Contacted about now-retired Carolyn Burjoski, Waterloo region board says it’s unable to discuss legal matters
CBC News · Posted: Jun 20, 2022
A now-retired teacher is asking the Ontario court system to let her finish a delegation that saw her ejected from a Waterloo Region District School Board (WRDSB) meeting earlier this year.
Carolyn Burjoski said she wants a judicial review of the events of Jan. 17, arguing the school board violated her right to freedom of expression, which is guaranteed under the Charter of Rights and Freedoms.
On that night, the former elementary school teacher had begun a presentation on how the school board manages its library collection — in schools and classrooms.
Burjoski had her presentation cut short after speaking about two books: one with an asexual protagonist and another with a transgender protagonist. The board voiced concerns her remarks violated the Ontario Human Rights Code, which provides protections based on gender identity or gender expression. She was then removed from the virtual meeting.
A judicial review could decide if those decisions were fair, reasonable and lawful.
On Monday, CBC News checked with the divisional Superior Court of Justice in Hamilton, where Burjoski’s lawyers said the request was filed. CBC was told a file matching that number exists, but had not yet been digitized and couldn’t be viewed.
A matter of free expression: Burjoski
In a video statement posted to YouTube on Monday, Burjoski said she had been allowed 10 minutes for her delegation at the board meeting, but was interrupted after four minutes and ejected.
“I am concerned that school boards are abusing their power to silence and shame people who ask perfectly reasonable questions,” said Burjoski in the video.
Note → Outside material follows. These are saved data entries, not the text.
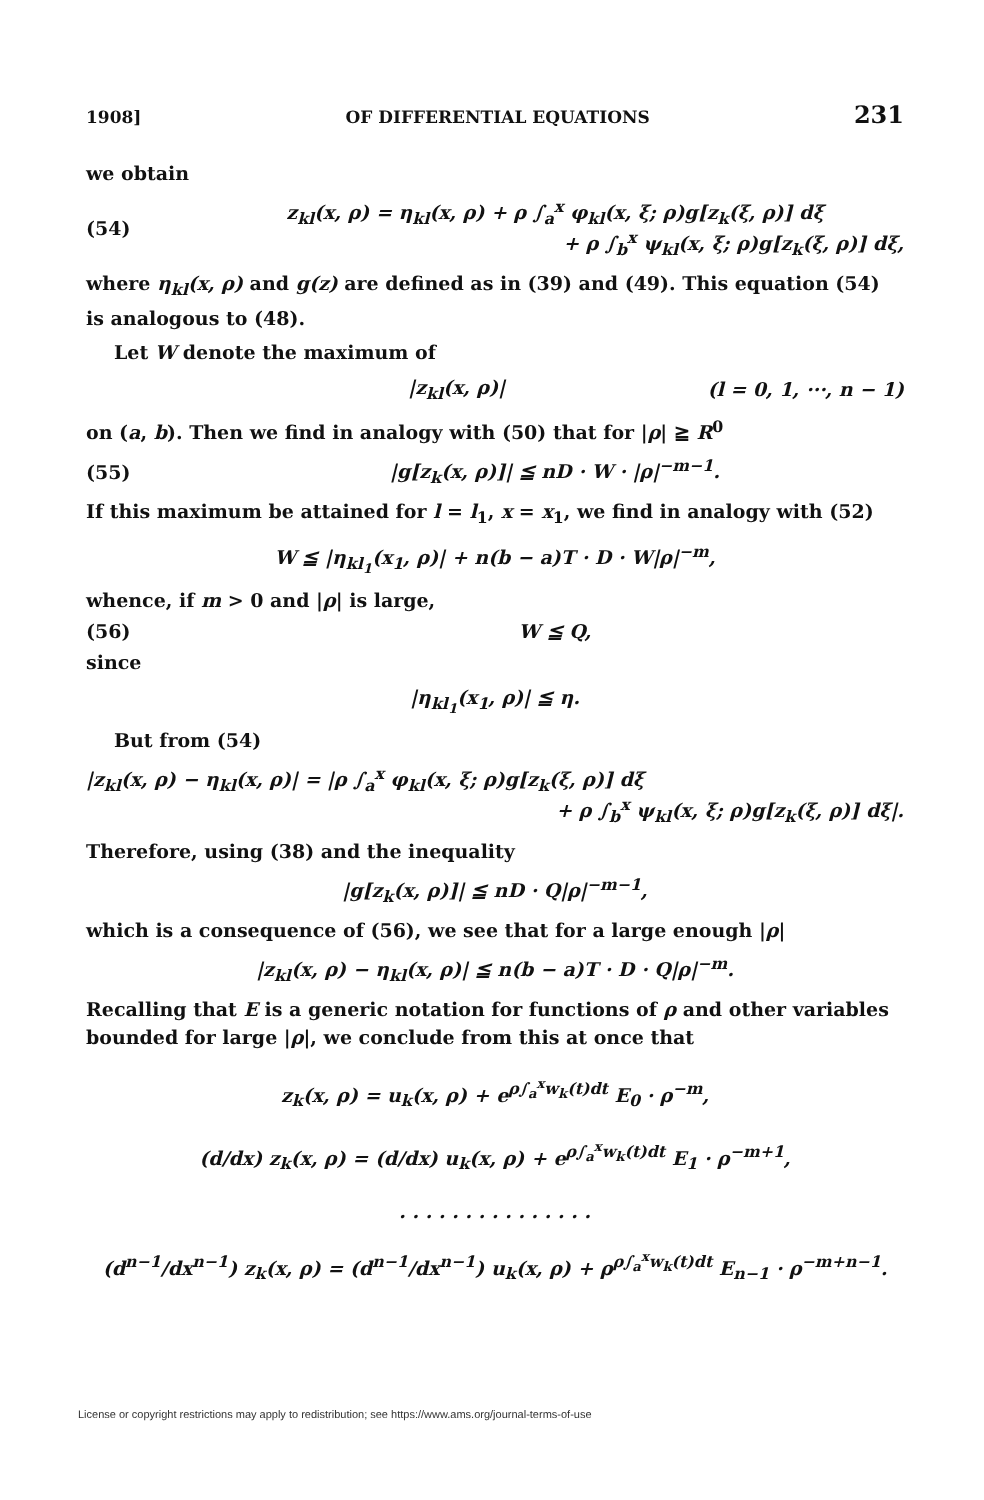1908] OF DIFFERENTIAL EQUATIONS 231
we obtain
(54)
z<sub>kl</sub>(x, ρ) = η<sub>kl</sub>(x, ρ) + ρ ∫<sub>a</sub><sup>x</sup> φ<sub>kl</sub>(x, ξ; ρ)g[z<sub>k</sub>(ξ, ρ)] dξ
+ ρ ∫<sub>b</sub><sup>x</sup> ψ<sub>kl</sub>(x, ξ; ρ)g[z<sub>k</sub>(ξ, ρ)] dξ,
where η<sub>kl</sub>(x, ρ) and g(z) are defined as in (39) and (49). This equation (54) is analogous to (48).
Let W denote the maximum of
|z<sub>kl</sub>(x, ρ)| (l = 0, 1, ···, n − 1)
on (a, b). Then we find in analogy with (50) that for |ρ| ≧ R<sup>0</sup>
(55)
|g[z<sub>k</sub>(x, ρ)]| ≦ nD · W · |ρ|<sup>−m−1</sup>.
If this maximum be attained for l = l<sub>1</sub>, x = x<sub>1</sub>, we find in analogy with (52)
W ≦ |η<sub>kl<sub>1</sub></sub>(x<sub>1</sub>, ρ)| + n(b − a)T · D · W|ρ|<sup>−m</sup>,
whence, if m > 0 and |ρ| is large,
(56) W ≦ Q,
since
|η<sub>kl<sub>1</sub></sub>(x<sub>1</sub>, ρ)| ≦ η.
But from (54)
|z<sub>kl</sub>(x, ρ) − η<sub>kl</sub>(x, ρ)| = |ρ ∫<sub>a</sub><sup>x</sup> φ<sub>kl</sub>(x, ξ; ρ)g[z<sub>k</sub>(ξ, ρ)] dξ
+ ρ ∫<sub>b</sub><sup>x</sup> ψ<sub>kl</sub>(x, ξ; ρ)g[z<sub>k</sub>(ξ, ρ)] dξ|.
Therefore, using (38) and the inequality
|g[z<sub>k</sub>(x, ρ)]| ≦ nD · Q|ρ|<sup>−m−1</sup>,
which is a consequence of (56), we see that for a large enough |ρ|
|z<sub>kl</sub>(x, ρ) − η<sub>kl</sub>(x, ρ)| ≦ n(b − a)T · D · Q|ρ|<sup>−m</sup>.
Recalling that E is a generic notation for functions of ρ and other variables bounded for large |ρ|, we conclude from this at once that
z<sub>k</sub>(x, ρ) = u<sub>k</sub>(x, ρ) + e<sup>ρ∫<sub>a</sub><sup>x</sup>w<sub>k</sub>(t)dt</sup> E<sub>0</sub> · ρ<sup>−m</sup>,
(d/dx) z<sub>k</sub>(x, ρ) = (d/dx) u<sub>k</sub>(x, ρ) + e<sup>ρ∫<sub>a</sub><sup>x</sup>w<sub>k</sub>(t)dt</sup> E<sub>1</sub> · ρ<sup>−m+1</sup>,
. . . . . . . . . . . . . . .
(d<sup>n−1</sup>/dx<sup>n−1</sup>) z<sub>k</sub>(x, ρ) = (d<sup>n−1</sup>/dx<sup>n−1</sup>) u<sub>k</sub>(x, ρ) + ρ<sup>ρ∫<sub>a</sub><sup>x</sup>w<sub>k</sub>(t)dt</sup> E<sub>n−1</sub> · ρ<sup>−m+n−1</sup>.
License or copyright restrictions may apply to redistribution; see https://www.ams.org/journal-terms-of-use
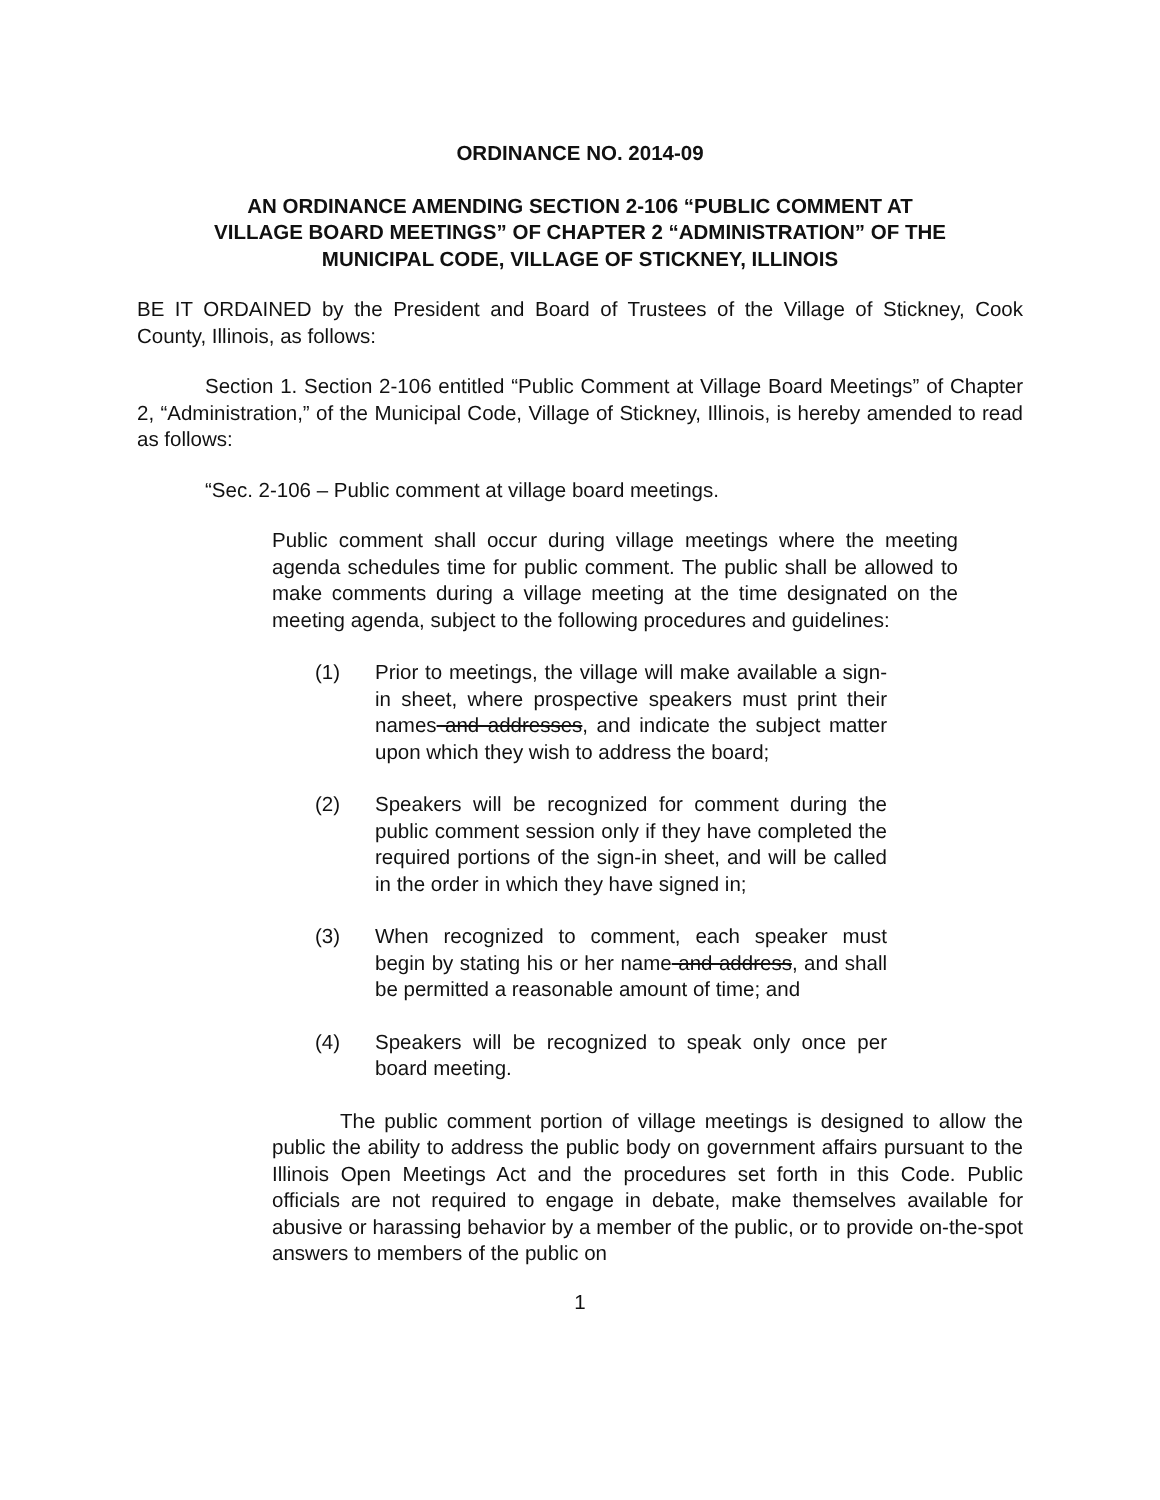ORDINANCE NO. 2014-09
AN ORDINANCE AMENDING SECTION 2-106 “PUBLIC COMMENT AT
VILLAGE BOARD MEETINGS” OF CHAPTER 2 “ADMINISTRATION” OF THE
MUNICIPAL CODE, VILLAGE OF STICKNEY, ILLINOIS
BE IT ORDAINED by the President and Board of Trustees of the Village of Stickney, Cook County, Illinois, as follows:
Section 1. Section 2-106 entitled “Public Comment at Village Board Meetings” of Chapter 2, “Administration,” of the Municipal Code, Village of Stickney, Illinois, is hereby amended to read as follows:
“Sec. 2-106 – Public comment at village board meetings.
Public comment shall occur during village meetings where the meeting agenda schedules time for public comment. The public shall be allowed to make comments during a village meeting at the time designated on the meeting agenda, subject to the following procedures and guidelines:
(1) Prior to meetings, the village will make available a sign-in sheet, where prospective speakers must print their names and addresses, and indicate the subject matter upon which they wish to address the board;
(2) Speakers will be recognized for comment during the public comment session only if they have completed the required portions of the sign-in sheet, and will be called in the order in which they have signed in;
(3) When recognized to comment, each speaker must begin by stating his or her name and address, and shall be permitted a reasonable amount of time; and
(4) Speakers will be recognized to speak only once per board meeting.
The public comment portion of village meetings is designed to allow the public the ability to address the public body on government affairs pursuant to the Illinois Open Meetings Act and the procedures set forth in this Code. Public officials are not required to engage in debate, make themselves available for abusive or harassing behavior by a member of the public, or to provide on-the-spot answers to members of the public on
1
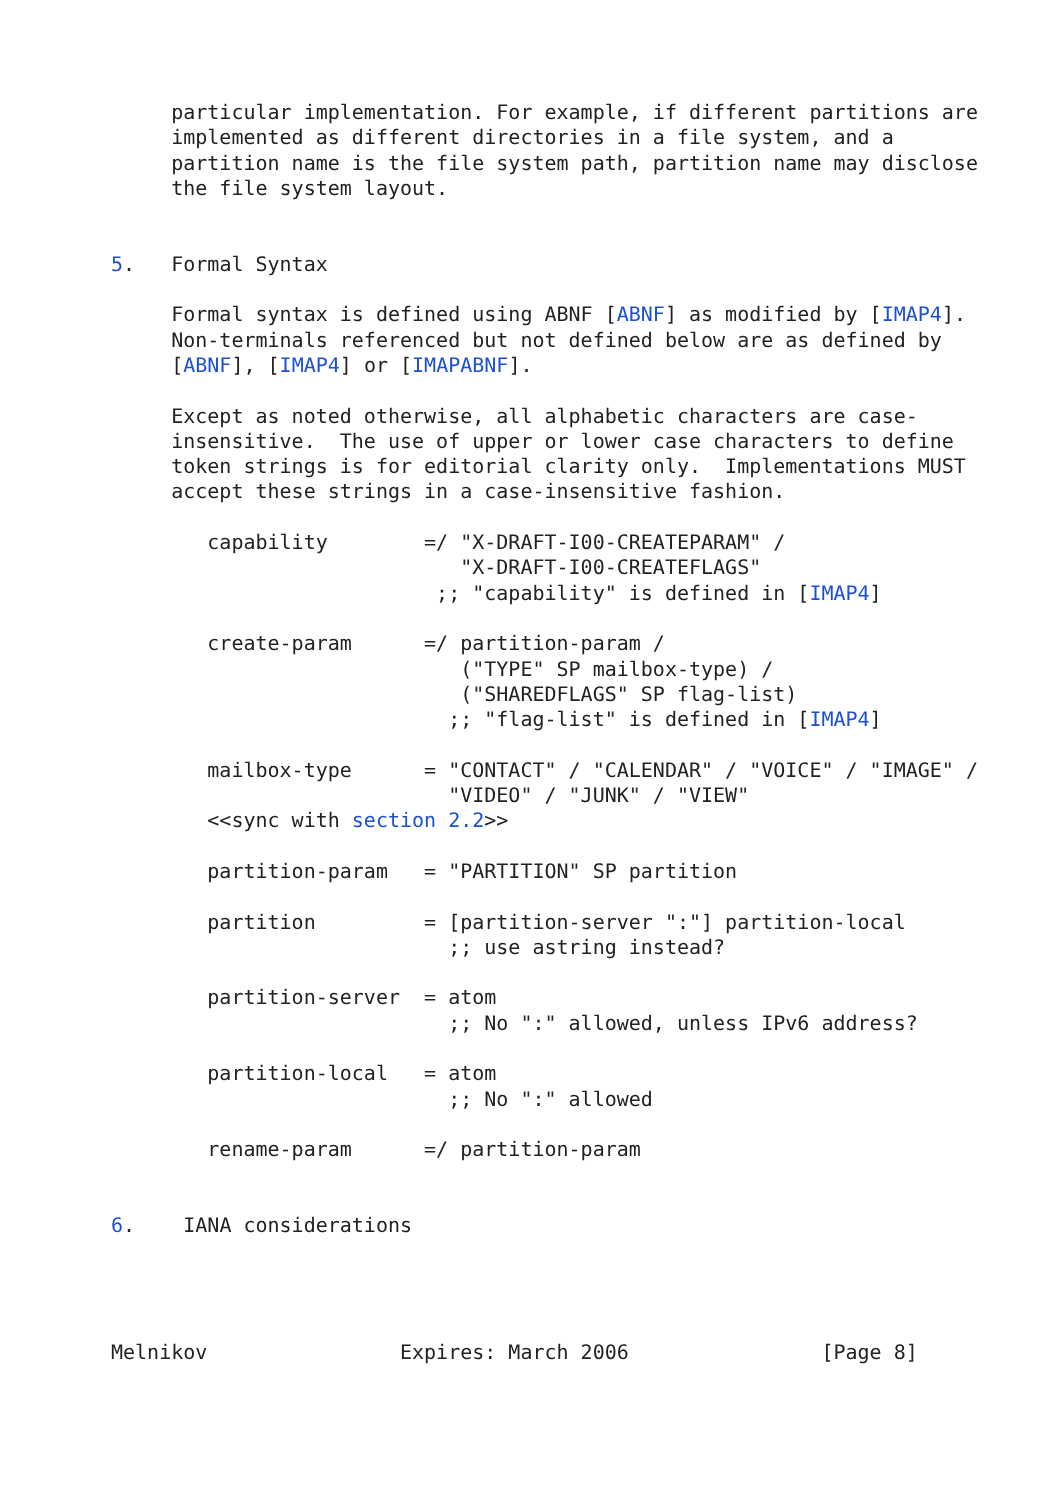particular implementation. For example, if different partitions are
     implemented as different directories in a file system, and a
     partition name is the file system path, partition name may disclose
     the file system layout.


5.   Formal Syntax

     Formal syntax is defined using ABNF [ABNF] as modified by [IMAP4].
     Non-terminals referenced but not defined below are as defined by
     [ABNF], [IMAP4] or [IMAPABNF].

     Except as noted otherwise, all alphabetic characters are case-
     insensitive.  The use of upper or lower case characters to define
     token strings is for editorial clarity only.  Implementations MUST
     accept these strings in a case-insensitive fashion.

        capability        =/ "X-DRAFT-I00-CREATEPARAM" /
                             "X-DRAFT-I00-CREATEFLAGS"
                           ;; "capability" is defined in [IMAP4]

        create-param      =/ partition-param /
                             ("TYPE" SP mailbox-type) /
                             ("SHAREDFLAGS" SP flag-list)
                            ;; "flag-list" is defined in [IMAP4]

        mailbox-type      = "CONTACT" / "CALENDAR" / "VOICE" / "IMAGE" /
                            "VIDEO" / "JUNK" / "VIEW"
        <<sync with section 2.2>>

        partition-param   = "PARTITION" SP partition

        partition         = [partition-server ":"] partition-local
                            ;; use astring instead?

        partition-server  = atom
                            ;; No ":" allowed, unless IPv6 address?

        partition-local   = atom
                            ;; No ":" allowed

        rename-param      =/ partition-param


6.    IANA considerations




Melnikov                Expires: March 2006                [Page 8]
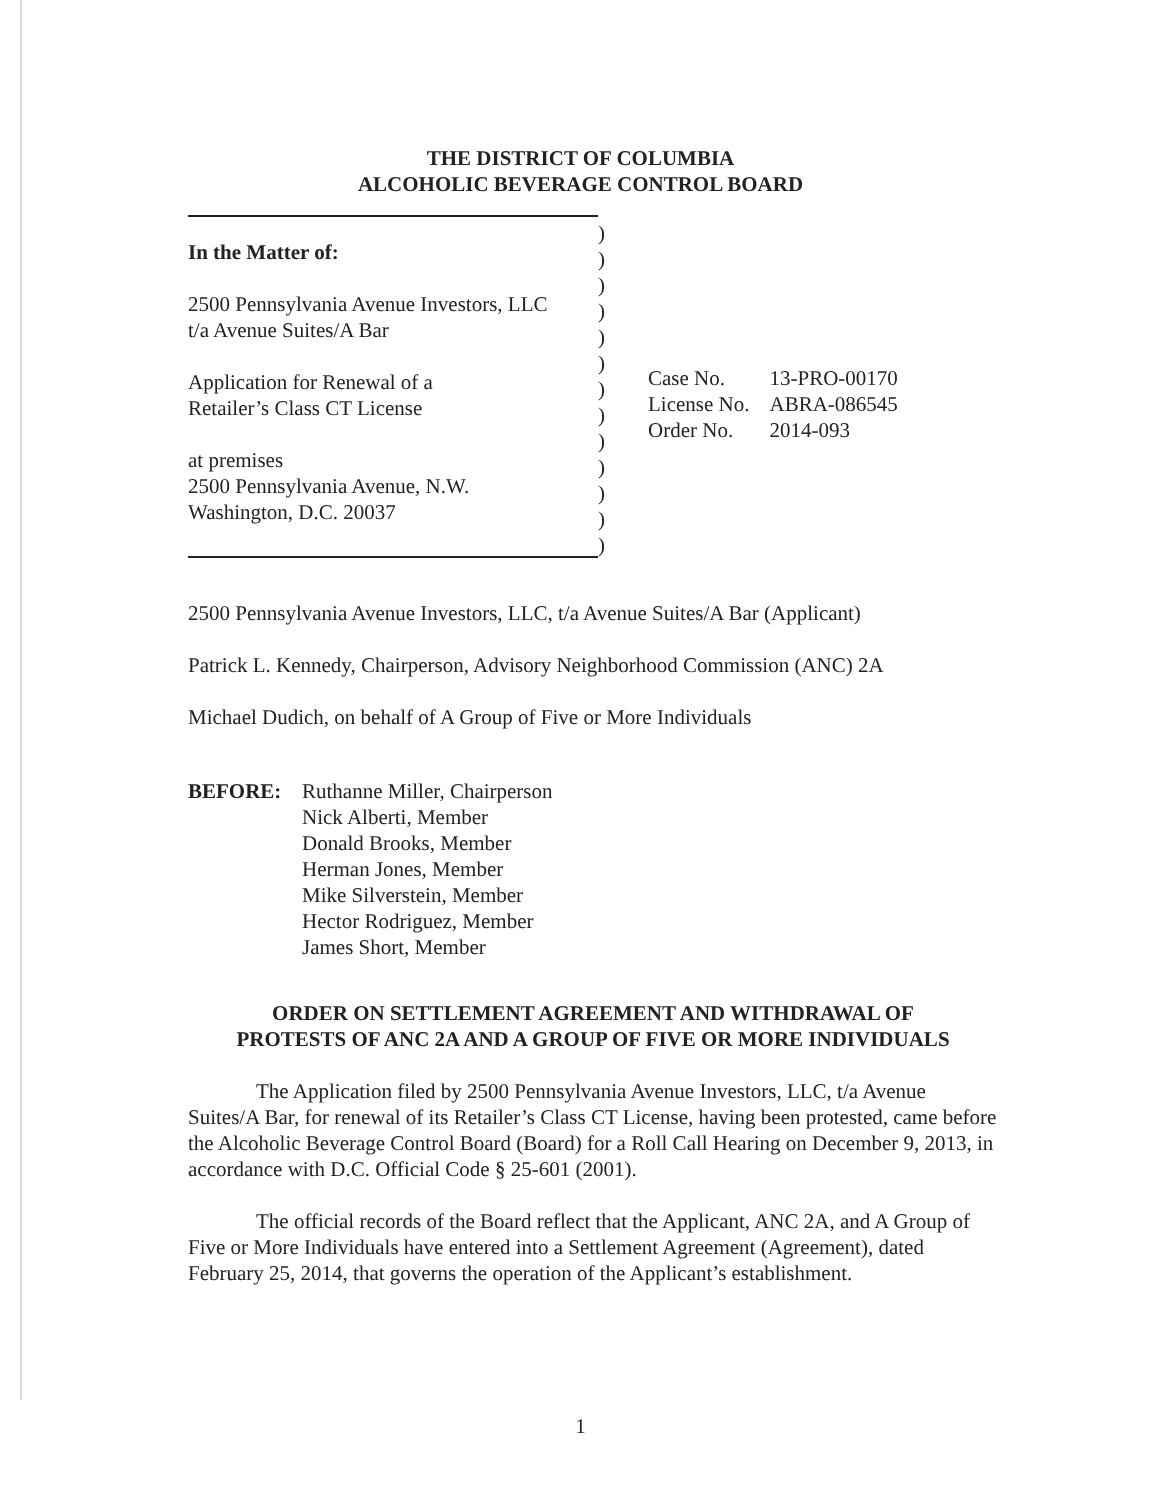THE DISTRICT OF COLUMBIA
ALCOHOLIC BEVERAGE CONTROL BOARD
In the Matter of:
2500 Pennsylvania Avenue Investors, LLC
t/a Avenue Suites/A Bar
Application for Renewal of a
Retailer’s Class CT License
at premises
2500 Pennsylvania Avenue, N.W.
Washington, D.C. 20037
)
)
)
)
)
)
)
)
)
)
)
)
)
| Case No. | 13-PRO-00170 |
| License No. | ABRA-086545 |
| Order No. | 2014-093 |
2500 Pennsylvania Avenue Investors, LLC, t/a Avenue Suites/A Bar (Applicant)
Patrick L. Kennedy, Chairperson, Advisory Neighborhood Commission (ANC) 2A
Michael Dudich, on behalf of A Group of Five or More Individuals
BEFORE: Ruthanne Miller, Chairperson
Nick Alberti, Member
Donald Brooks, Member
Herman Jones, Member
Mike Silverstein, Member
Hector Rodriguez, Member
James Short, Member
ORDER ON SETTLEMENT AGREEMENT AND WITHDRAWAL OF
PROTESTS OF ANC 2A AND A GROUP OF FIVE OR MORE INDIVIDUALS
The Application filed by 2500 Pennsylvania Avenue Investors, LLC, t/a Avenue Suites/A Bar, for renewal of its Retailer’s Class CT License, having been protested, came before the Alcoholic Beverage Control Board (Board) for a Roll Call Hearing on December 9, 2013, in accordance with D.C. Official Code § 25-601 (2001).
The official records of the Board reflect that the Applicant, ANC 2A, and A Group of Five or More Individuals have entered into a Settlement Agreement (Agreement), dated February 25, 2014, that governs the operation of the Applicant’s establishment.
1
“Boards must respect the rights of parents and teachers to free expression.”
Burjoski said she hopes the courts will order the board to allow her to delegate before the board and complete her presentation.
She said lawyers with the Justice Centre for Constitutional Freedoms are working on her case pro bono.
In a news release on the justice centre’s website, lawyer Jorge Pineda says, “The board’s decision to silence Ms. Burjoski, based on the false claim that her views violate the Human Rights Code, demonstrates a serious lack of understanding and respect for basic democratic principles and cannot go unchallenged.”
The WRDSB told CBC it is not able to discuss ongoing legal matters.
Burjoski is also suing the WRDSB for $1.75 million in a separate defamation lawsuit.
None of the claims made in either of the civil filings have been proven in court.